Macron, later said in his speech, tries to backtrack a little, saying “I’m fine with the lady having seven, eight children, if this is her choice, after education.”
But is Macron fine with it? His tone of his initial statement, his arrogance in assuming an educated women would not choose a big family, is telling. Maybe Macron is trying to avoid the backlash from previous, foolish statements (see further below).
Macron and the Gates Foundation are heavily invested in family planning and population control, including abortion, and Macron comes off as a leader of another “progressive” country pushing abortion in Africa. France isn’t alone. Canada, led by prime minster Justin Trudea, has pledged $650-million to advocate abortion worldwide, mostly to Africa. Sweden’s foreign aid agency, Sida, will not give money to charitable organizations, including schools, that do not promote abortion.
“Sexual and reproductive health and rights are a prerequisite for being able to attend school and being active on the labor market,” said Sida director Carin Jamtin. “We have to defend … the right to abortion for girls and women in poor countries.”
Even if they do not want that “right.” So-called advanced counties in Europe, as well as Canada, are sure concerned about birthrates in Africa. Why do Macron and company want fewer African babies? It is fair to question their motives.

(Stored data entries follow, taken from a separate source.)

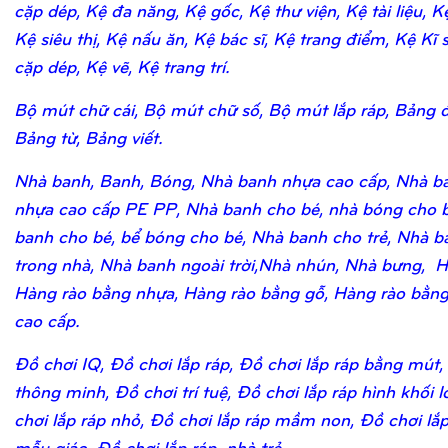
cặp dép, Kệ đa năng, Kệ gốc, Kệ thư viện, Kệ tài liệu, K
Kệ siêu thị, Kệ nấu ăn, Kệ bác sĩ, Kệ trang điểm, Kệ Kĩ 
cặp dép, Kệ vẽ, Kệ trang trí.
Bộ mút chữ cái, Bộ mút chữ số, Bộ mút lắp ráp, Bảng 
Bảng từ, Bảng viết.
Nhà banh, Banh, Bóng, Nhà banh nhựa cao cấp, Nhà b
nhựa cao cấp PE PP, Nhà banh cho bé, nhà bóng cho b
banh cho bé, bể bóng cho bé, Nhà banh cho trẻ, Nhà b
trong nhà, Nhà banh ngoài trời,Nhà nhún, Nhà bưng, H
Hàng rào bằng nhựa, Hàng rào bằng gỗ, Hàng rào bằn
cao cấp.
Đồ chơi IQ, Đồ chơi lắp ráp, Đồ chơi lắp ráp bằng mút,
thông minh, Đồ chơi trí tuệ, Đồ chơi lắp ráp hình khối 
chơi lắp ráp nhỏ, Đồ chơi lắp ráp mầm non, Đồ chơi lắ
mẫu giáo, Đồ chơi lắp ráp nhà trẻ.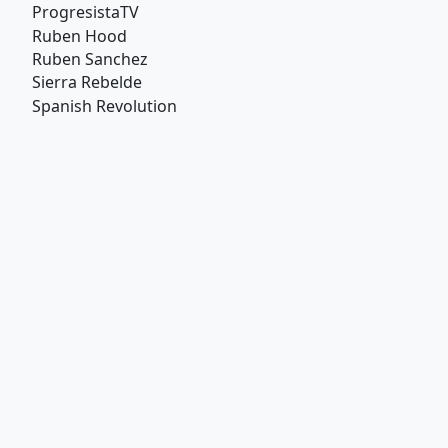
ProgresistaTV
Ruben Hood
Ruben Sanchez
Sierra Rebelde
Spanish Revolution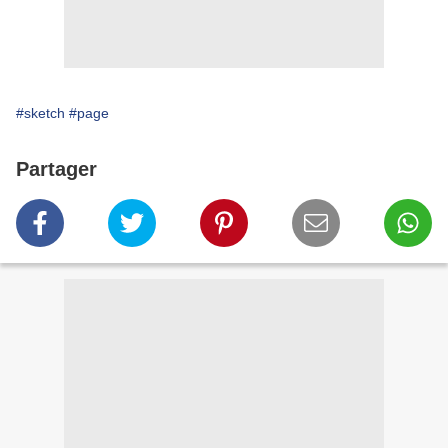
#sketch
#page
Partager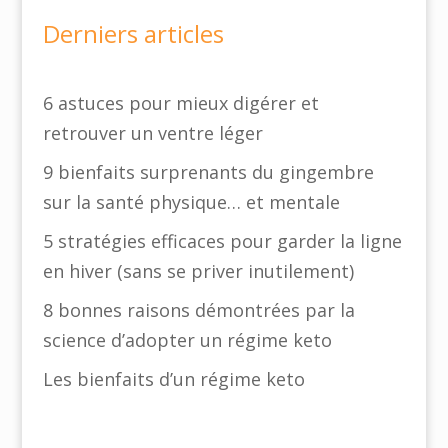
Derniers articles
6 astuces pour mieux digérer et
retrouver un ventre léger
9 bienfaits surprenants du gingembre
sur la santé physique… et mentale
5 stratégies efficaces pour garder la ligne
en hiver (sans se priver inutilement)
8 bonnes raisons démontrées par la
science d’adopter un régime keto
Les bienfaits d’un régime keto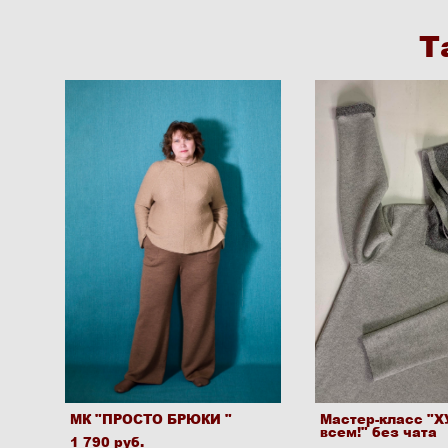
Т
МК "ПРОСТО БРЮКИ "
Мастер-класс "Х
всем!" без чата
1 790 pуб.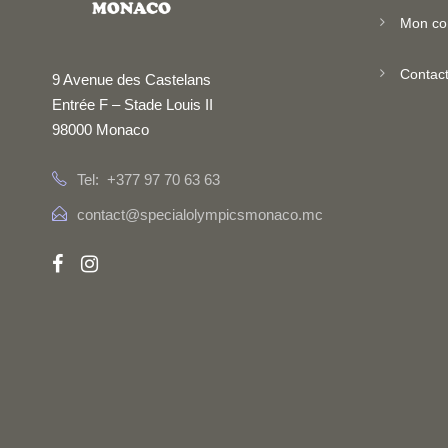
Mon co
Contac
9 Avenue des Castelans
Entrée F – Stade Louis II
98000 Monaco
Tel: +377 97 70 63 63
contact@specialolympicsmonaco.mc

Obianuju Ekeocha certainly questions them. Ekeocha, a biomedical scientist with dual citizenship in Nigeria and Britain, is an outspoken critic of other countries trying to dictate values to Africa. Ekeocha wrote a book – Target Africa: Ideological Neocolonialism in the Twenty-First Century, and she founded the Culture of Life Africa initiative. The group’s web site introduction takes an indirect shot at Melinda Gates’ emphasis on birth control for Africa:
“A few years ago the flood “gates” of contraception was opened on the poorest nations in the world, and most of these were African nations. An astronomical amount of money was poured into the project that had as primary objective — the drastic reduction of the fertility of the poor. Ever since then, there has been new and upcoming abortion proposals/bills springing up in various African nations, and also stringent population control measures being strongly proposed from one African nation to the other.”
Ekeocha has been a constant critic of Macron, too, especially last year when Macron stepped in controversy with another regrettable soundbite, stating that, “One of the essential challenges of Africa … is that in some countries today, seven or eight children [are] born to each woman.”
Macron made matters worse, saying Africa’s challenge is “civilizational,” meaning not yet civilized: unrefined.
The French president said he wants to promote education, but in his speech last month, he explained that education is “not just about teaching. It’s providing, obviously math, languages, skills, but [also] values, openness …”
But whose values? And openness to what kind of ideology? Macron is not pushing reading and writing, but birth control and abortion because … why? He believes he knows better than Africans, and all those uneducated mothers?
Kevin Thomas is a writer and teacher living with his wife and children in Standish, Maine.